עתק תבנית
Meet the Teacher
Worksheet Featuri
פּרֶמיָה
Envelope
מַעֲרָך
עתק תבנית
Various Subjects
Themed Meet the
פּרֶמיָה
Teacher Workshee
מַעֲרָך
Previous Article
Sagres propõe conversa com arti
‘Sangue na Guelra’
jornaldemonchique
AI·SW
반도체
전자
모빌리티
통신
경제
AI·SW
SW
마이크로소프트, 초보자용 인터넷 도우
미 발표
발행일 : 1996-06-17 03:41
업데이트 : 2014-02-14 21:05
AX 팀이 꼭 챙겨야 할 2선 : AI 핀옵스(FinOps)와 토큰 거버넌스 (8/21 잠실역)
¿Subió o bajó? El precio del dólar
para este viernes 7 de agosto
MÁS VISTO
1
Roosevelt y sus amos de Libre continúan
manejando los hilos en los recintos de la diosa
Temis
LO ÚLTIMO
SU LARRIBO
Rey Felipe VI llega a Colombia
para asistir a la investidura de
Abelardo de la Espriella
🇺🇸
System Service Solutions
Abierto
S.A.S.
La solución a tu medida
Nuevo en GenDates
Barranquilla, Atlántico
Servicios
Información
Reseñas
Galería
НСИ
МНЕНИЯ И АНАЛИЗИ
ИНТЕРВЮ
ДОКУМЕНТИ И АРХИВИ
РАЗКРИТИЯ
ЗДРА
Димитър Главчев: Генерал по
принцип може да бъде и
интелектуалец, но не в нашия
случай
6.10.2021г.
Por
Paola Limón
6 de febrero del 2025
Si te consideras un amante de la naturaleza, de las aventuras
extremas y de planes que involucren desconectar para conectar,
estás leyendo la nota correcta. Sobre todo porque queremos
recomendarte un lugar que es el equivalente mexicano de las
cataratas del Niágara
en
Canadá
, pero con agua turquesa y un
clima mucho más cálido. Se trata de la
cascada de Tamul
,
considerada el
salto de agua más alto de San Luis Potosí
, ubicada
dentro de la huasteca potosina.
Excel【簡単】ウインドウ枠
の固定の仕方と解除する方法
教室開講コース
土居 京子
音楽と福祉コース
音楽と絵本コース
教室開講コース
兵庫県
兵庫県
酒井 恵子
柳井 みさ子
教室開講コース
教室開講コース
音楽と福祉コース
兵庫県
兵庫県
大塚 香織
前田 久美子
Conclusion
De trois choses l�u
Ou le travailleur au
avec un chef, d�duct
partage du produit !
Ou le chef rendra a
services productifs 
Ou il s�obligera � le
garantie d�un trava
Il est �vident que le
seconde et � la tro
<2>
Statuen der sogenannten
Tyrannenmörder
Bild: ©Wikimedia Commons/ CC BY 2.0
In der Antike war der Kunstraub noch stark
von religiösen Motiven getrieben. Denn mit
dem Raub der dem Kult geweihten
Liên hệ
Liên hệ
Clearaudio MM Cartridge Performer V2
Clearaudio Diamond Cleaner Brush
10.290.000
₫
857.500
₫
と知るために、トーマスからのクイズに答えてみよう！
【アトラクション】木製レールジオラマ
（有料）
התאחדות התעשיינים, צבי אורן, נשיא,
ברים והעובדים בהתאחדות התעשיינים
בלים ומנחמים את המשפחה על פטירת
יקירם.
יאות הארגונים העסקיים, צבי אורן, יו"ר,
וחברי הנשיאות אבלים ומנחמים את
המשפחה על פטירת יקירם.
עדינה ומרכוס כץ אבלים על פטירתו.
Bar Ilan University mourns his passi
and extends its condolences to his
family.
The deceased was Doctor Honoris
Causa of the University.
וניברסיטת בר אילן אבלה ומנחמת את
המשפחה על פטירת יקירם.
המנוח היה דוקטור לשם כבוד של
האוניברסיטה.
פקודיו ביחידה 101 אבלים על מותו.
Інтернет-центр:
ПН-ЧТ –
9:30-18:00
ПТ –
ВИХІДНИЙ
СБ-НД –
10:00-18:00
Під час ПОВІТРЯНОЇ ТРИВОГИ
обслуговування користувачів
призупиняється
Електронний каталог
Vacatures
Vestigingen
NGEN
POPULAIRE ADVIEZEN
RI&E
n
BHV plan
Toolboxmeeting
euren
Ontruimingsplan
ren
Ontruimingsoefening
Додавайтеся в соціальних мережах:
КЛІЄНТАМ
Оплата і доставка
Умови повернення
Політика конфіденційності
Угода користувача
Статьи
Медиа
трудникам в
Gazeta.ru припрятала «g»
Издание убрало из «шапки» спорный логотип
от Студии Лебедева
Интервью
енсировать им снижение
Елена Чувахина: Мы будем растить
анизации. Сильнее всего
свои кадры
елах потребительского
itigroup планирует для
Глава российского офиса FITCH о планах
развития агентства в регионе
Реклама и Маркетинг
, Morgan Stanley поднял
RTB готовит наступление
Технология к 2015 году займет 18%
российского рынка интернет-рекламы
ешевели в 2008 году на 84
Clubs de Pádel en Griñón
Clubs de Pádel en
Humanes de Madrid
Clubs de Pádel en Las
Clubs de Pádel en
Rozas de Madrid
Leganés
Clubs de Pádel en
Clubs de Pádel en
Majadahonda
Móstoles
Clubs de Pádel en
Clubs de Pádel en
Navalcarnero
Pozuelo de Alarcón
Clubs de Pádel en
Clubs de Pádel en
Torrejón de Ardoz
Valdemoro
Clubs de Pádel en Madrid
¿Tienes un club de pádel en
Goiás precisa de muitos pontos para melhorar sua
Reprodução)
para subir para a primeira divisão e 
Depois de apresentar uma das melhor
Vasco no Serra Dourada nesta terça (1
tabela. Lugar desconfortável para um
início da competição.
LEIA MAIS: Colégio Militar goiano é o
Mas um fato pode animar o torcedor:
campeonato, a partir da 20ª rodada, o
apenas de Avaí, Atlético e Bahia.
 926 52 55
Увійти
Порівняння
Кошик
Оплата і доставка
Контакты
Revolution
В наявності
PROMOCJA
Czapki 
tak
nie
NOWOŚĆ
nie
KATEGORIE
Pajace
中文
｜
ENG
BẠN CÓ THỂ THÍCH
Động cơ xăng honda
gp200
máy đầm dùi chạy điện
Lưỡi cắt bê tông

*Work item:* Rewrite the stretch from the start of the data through the line containing "Excel【簡単】ウインドウ枠", putting "Cartagena" in place of "Barranquilla" and leaving everything else unchanged.

*Output for this exercise:*
עתק תבנית
Meet the Teacher
Worksheet Featuri
פּרֶמיָה
Envelope
מַעֲרָך
עתק תבנית
Various Subjects
Themed Meet the
פּרֶמיָה
Teacher Workshee
מַעֲרָך
Previous Article
Sagres propõe conversa com arti
‘Sangue na Guelra’
jornaldemonchique
AI·SW
반도체
전자
모빌리티
통신
경제
AI·SW
SW
마이크로소프트, 초보자용 인터넷 도우
미 발표
발행일 : 1996-06-17 03:41
업데이트 : 2014-02-14 21:05
AX 팀이 꼭 챙겨야 할 2선 : AI 핀옵스(FinOps)와 토큰 거버넌스 (8/21 잠실역)
¿Subió o bajó? El precio del dólar
para este viernes 7 de agosto
MÁS VISTO
1
Roosevelt y sus amos de Libre continúan
manejando los hilos en los recintos de la diosa
Temis
LO ÚLTIMO
SU LARRIBO
Rey Felipe VI llega a Colombia
para asistir a la investidura de
Abelardo de la Espriella
🇺🇸
System Service Solutions
Abierto
S.A.S.
La solución a tu medida
Nuevo en GenDates
Cartagena, Atlántico
Servicios
Información
Reseñas
Galería
НСИ
МНЕНИЯ И АНАЛИЗИ
ИНТЕРВЮ
ДОКУМЕНТИ И АРХИВИ
РАЗКРИТИЯ
ЗДРА
Димитър Главчев: Генерал по
принцип може да бъде и
интелектуалец, но не в нашия
случай
6.10.2021г.
Por
Paola Limón
6 de febrero del 2025
Si te consideras un amante de la naturaleza, de las aventuras
extremas y de planes que involucren desconectar para conectar,
estás leyendo la nota correcta. Sobre todo porque queremos
recomendarte un lugar que es el equivalente mexicano de las
cataratas del Niágara
en
Canadá
, pero con agua turquesa y un
clima mucho más cálido. Se trata de la
cascada de Tamul
,
considerada el
salto de agua más alto de San Luis Potosí
, ubicada
dentro de la huasteca potosina.
Excel【簡単】ウインドウ枠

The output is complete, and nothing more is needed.